La ruta, inédita para él debido a lo novedoso de la carretera, remonta a decir de los mapas el modesto valle del Regacho siguiendo el trazado de un secular camino, aunque el curso del río apenas se entrevé en el fondo del valle mientras el viajero lo recorre a mitad de ladera. Poco más allá alcanzará al fin Santiuste, que en su nombre refleja de forma patente su vinculación medieval con los patronos de su Alcalá natal aunque, por mor de las veleidades del destino, los naturales del pueblo haga siglos que hayan perdido el recuerdo de la razón de su origen. Como suele ser habitual por estos pagos el caserío se alza en una profunda hondonada colgado sobre el río, al que hay que descender recorriendo apenas unos centenares de metros. El Regacho, al que evidentemente le viene grande el ampuloso calificativo de río, es poco más que un brioso arroyo que discurre, eso sí con fuerza, por un estrecho cauce vestido con una abundante vegetación de ribera, desnuda todavía en esta incipiente primavera pero que augura una futura orgía de verdor en ese apartado rincón de la paramera castellana.

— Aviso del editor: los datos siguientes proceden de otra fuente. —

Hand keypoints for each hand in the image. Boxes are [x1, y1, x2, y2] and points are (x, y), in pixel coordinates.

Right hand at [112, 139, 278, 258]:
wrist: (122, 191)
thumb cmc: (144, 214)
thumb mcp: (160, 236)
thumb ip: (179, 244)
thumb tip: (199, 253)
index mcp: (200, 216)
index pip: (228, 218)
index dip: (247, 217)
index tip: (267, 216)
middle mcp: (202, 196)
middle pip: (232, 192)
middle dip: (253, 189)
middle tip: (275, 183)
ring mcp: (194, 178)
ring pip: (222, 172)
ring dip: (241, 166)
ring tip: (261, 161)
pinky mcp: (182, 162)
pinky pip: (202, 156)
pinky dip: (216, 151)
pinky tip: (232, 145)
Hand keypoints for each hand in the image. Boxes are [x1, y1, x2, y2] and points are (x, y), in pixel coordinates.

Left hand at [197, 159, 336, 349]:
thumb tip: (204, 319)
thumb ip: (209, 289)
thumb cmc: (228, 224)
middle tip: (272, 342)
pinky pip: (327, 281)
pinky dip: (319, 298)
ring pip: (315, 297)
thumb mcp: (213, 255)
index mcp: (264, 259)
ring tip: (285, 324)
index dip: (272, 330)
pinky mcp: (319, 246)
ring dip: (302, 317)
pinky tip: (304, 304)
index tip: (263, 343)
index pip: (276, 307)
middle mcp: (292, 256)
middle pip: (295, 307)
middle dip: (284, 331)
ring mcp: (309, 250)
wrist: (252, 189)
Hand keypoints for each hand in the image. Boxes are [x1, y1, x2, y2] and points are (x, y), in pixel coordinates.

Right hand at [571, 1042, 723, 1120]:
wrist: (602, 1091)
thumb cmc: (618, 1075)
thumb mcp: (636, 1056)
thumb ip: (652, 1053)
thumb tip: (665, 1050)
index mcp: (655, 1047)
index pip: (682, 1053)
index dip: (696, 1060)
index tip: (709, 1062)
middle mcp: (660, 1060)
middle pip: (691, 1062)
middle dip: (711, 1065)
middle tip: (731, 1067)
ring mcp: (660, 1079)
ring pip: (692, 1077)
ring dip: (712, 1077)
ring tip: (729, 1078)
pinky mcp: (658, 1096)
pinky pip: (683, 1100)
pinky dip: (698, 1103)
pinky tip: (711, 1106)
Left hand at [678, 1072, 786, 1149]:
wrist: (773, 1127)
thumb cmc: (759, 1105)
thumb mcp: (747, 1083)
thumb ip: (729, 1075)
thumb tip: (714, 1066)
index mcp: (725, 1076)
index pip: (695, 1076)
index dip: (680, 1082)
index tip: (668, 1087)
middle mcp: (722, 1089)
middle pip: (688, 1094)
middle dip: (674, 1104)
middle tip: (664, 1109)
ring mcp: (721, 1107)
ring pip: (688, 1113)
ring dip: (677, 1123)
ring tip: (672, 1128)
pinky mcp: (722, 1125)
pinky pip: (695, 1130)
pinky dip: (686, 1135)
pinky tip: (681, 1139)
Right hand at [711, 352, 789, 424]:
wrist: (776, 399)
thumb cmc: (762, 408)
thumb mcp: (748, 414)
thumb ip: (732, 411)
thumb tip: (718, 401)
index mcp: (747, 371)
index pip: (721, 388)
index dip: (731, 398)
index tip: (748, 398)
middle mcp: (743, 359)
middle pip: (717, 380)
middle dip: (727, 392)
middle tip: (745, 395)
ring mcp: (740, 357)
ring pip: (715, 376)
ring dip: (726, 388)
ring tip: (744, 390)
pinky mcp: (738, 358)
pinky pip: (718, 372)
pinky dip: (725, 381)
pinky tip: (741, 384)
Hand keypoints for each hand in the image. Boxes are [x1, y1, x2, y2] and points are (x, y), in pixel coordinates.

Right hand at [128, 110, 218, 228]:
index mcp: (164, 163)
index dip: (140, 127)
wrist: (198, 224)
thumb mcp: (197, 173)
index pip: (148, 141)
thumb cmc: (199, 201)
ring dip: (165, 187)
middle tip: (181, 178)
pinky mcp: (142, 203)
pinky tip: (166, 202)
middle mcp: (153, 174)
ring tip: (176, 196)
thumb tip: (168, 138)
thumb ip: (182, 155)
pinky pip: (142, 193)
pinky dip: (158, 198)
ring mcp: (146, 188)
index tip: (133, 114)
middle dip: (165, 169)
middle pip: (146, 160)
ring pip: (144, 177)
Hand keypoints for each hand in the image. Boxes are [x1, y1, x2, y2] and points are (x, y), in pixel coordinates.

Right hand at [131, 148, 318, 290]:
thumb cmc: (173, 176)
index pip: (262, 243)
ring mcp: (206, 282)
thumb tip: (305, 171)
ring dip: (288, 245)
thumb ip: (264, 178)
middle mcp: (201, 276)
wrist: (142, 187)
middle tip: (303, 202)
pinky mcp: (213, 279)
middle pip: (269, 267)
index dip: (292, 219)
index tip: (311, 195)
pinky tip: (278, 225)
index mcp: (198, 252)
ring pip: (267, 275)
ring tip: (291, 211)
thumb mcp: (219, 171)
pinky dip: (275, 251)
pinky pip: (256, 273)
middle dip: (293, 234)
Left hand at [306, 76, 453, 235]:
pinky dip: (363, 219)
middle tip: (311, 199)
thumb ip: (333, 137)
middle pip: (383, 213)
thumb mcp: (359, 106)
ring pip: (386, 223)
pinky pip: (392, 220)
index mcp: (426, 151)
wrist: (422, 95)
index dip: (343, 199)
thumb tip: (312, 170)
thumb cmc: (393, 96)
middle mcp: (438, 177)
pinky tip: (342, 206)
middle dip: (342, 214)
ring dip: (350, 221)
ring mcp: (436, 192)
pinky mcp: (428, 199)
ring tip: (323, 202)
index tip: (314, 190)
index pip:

Todavía tendrá ocasión de atisbar el viajero otras dos veces el curso del Regacho aguas arriba de Santiuste, la primera en Riofrío del Llano y la segunda en la bifurcación de la carretera que conduce a Sigüenza, pero en ambos casos su curso anónimo, que apenas se atreve a arañar tímidamente la paramera y carente incluso de escolta vegetal, no será digno de mayor atención a causa de su extremada modestia. El Regacho no se hace mayor hasta que se decide a excavar su propio valle ya en las cercanías de Santiuste, y si bien sus inicios decepcionarán al viajero, éste ha de convenir que el modesto tributario se redime finalmente cuando ofrece generoso sus caudales a un Salado que se ha visto privado de los suyos propios a causa de la avidez humana, que bien está lo que bien acaba.